• [Prompt]: Copy the Mannix review between "Mannix will be" and "framed for murder.", inclusive, substituting "sports car" for "muscle car".

• [Extract provided]:
________________________
Paramount // 1971 // 1220 Minutes // Not Rated
Reviewed by Judge David Johnson // July 14th, 2011
For those in trouble, there's no better detective than Mannix. (Encyclopedia Brown can pretend he didn't hear that.)
Paramount has pumped out the latest installment of Mannix, the hard-boiled private dick drama from the '70s. Mike Connors (Stagecoach) is Joe Mannix, one of the best detectives in the business and a guy who always finds himself in the middle of thorny situations...about 24 times a year.
Mannix will be jogging along a beach and spot a woman fighting for her life being dragged into a house. Or he'll be out for a leisurely trip down the ski slopes and moments later be evading a couple of gun-toting thugs pursuing him in a muscle car. Or maybe he'll get into a race car accident and wake up framed for murder.
The man is a magnet for danger.
But that's oaky, because Mannix is such an accomplished badass, no kidnappers, murderers, jewel thieves, or little league-baseball-coach-abducting low-lifes can ever hope to best him in a battle of wits/punches/gunfire/skis. Helping him on this crusade is his lovely assistant Peggy Fair (Gail Fisher) who is quick to provide useful intel or piping hot coffee.
________________________
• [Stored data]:
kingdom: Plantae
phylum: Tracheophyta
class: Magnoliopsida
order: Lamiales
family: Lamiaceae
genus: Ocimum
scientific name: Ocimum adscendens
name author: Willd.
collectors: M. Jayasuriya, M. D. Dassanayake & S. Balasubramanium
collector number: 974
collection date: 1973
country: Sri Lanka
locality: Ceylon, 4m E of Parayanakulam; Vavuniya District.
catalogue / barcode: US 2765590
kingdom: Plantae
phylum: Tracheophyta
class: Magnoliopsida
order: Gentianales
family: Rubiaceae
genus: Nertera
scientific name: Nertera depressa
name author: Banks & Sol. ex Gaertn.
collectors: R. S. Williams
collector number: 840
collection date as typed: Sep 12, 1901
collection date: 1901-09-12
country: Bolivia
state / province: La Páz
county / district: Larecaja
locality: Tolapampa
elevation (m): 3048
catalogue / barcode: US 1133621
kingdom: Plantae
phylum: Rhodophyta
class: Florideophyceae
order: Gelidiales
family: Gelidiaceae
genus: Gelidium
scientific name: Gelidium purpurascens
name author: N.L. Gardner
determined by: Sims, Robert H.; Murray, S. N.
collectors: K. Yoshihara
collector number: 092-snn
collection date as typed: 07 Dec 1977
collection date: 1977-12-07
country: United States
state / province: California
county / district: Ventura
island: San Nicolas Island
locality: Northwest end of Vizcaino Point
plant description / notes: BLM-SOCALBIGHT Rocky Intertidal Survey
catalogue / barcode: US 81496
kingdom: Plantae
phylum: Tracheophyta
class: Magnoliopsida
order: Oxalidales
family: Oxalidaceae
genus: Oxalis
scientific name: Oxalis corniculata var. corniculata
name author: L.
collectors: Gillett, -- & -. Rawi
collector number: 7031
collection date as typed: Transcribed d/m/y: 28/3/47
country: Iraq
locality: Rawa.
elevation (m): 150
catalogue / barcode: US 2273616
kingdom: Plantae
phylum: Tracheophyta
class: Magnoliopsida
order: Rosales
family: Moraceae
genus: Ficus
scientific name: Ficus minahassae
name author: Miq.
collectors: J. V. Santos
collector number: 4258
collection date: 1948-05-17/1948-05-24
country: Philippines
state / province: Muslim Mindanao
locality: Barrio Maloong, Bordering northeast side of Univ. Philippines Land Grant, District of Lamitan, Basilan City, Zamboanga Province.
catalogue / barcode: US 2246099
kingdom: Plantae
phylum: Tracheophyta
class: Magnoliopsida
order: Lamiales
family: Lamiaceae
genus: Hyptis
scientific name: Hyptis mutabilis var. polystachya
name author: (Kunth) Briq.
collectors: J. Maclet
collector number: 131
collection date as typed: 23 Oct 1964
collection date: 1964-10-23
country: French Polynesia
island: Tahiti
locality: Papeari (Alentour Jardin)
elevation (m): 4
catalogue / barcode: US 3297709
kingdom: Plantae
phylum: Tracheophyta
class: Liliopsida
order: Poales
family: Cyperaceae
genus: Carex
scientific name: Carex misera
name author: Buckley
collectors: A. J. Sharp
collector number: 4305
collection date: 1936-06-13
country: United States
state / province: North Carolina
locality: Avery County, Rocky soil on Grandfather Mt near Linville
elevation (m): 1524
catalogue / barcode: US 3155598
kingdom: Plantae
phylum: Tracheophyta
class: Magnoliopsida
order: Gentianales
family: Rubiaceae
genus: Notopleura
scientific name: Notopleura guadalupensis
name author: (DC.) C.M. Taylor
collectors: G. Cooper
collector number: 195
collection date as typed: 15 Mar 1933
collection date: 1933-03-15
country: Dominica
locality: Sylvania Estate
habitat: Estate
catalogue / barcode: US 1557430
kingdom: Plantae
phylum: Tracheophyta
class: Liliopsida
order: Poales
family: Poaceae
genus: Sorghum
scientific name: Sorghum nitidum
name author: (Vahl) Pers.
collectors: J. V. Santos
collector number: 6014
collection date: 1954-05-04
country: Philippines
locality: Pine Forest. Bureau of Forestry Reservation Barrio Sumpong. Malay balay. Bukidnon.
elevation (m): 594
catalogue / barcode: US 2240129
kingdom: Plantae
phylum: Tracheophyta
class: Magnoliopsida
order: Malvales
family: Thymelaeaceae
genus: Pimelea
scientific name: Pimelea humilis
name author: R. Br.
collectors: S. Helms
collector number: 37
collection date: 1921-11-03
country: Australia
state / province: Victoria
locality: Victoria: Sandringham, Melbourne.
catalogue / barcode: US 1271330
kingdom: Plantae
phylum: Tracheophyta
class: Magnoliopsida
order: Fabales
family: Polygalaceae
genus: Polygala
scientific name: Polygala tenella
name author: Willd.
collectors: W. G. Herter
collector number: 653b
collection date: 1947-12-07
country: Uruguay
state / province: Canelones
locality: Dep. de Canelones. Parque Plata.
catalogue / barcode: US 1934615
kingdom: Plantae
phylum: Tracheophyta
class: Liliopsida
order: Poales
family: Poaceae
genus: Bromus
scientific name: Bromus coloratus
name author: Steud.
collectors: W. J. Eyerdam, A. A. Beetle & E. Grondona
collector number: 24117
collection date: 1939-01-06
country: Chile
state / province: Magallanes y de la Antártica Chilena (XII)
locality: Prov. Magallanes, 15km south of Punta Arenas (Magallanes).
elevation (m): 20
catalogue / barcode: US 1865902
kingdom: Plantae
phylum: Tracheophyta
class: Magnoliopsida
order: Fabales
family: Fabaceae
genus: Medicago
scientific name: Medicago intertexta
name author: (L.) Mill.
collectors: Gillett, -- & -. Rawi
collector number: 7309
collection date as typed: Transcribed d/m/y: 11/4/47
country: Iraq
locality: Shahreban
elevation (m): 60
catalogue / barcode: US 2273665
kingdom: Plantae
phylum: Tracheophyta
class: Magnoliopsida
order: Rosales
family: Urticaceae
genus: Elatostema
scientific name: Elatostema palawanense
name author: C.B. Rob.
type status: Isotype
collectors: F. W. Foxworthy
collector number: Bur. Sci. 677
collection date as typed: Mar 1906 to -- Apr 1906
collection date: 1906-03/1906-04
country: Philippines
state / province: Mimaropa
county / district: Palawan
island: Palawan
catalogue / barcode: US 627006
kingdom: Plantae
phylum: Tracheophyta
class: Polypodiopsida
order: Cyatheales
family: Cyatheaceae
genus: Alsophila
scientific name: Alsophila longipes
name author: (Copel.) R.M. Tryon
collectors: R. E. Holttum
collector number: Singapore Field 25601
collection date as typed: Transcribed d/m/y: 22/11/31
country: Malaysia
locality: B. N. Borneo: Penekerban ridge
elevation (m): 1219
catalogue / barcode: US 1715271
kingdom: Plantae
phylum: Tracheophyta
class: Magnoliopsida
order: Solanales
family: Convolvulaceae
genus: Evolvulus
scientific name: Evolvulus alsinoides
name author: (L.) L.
________________________
• [Finished task]:
Mannix will be jogging along a beach and spot a woman fighting for her life being dragged into a house. Or he'll be out for a leisurely trip down the ski slopes and moments later be evading a couple of gun-toting thugs pursuing him in a sports car. Or maybe he'll get into a race car accident and wake up framed for murder.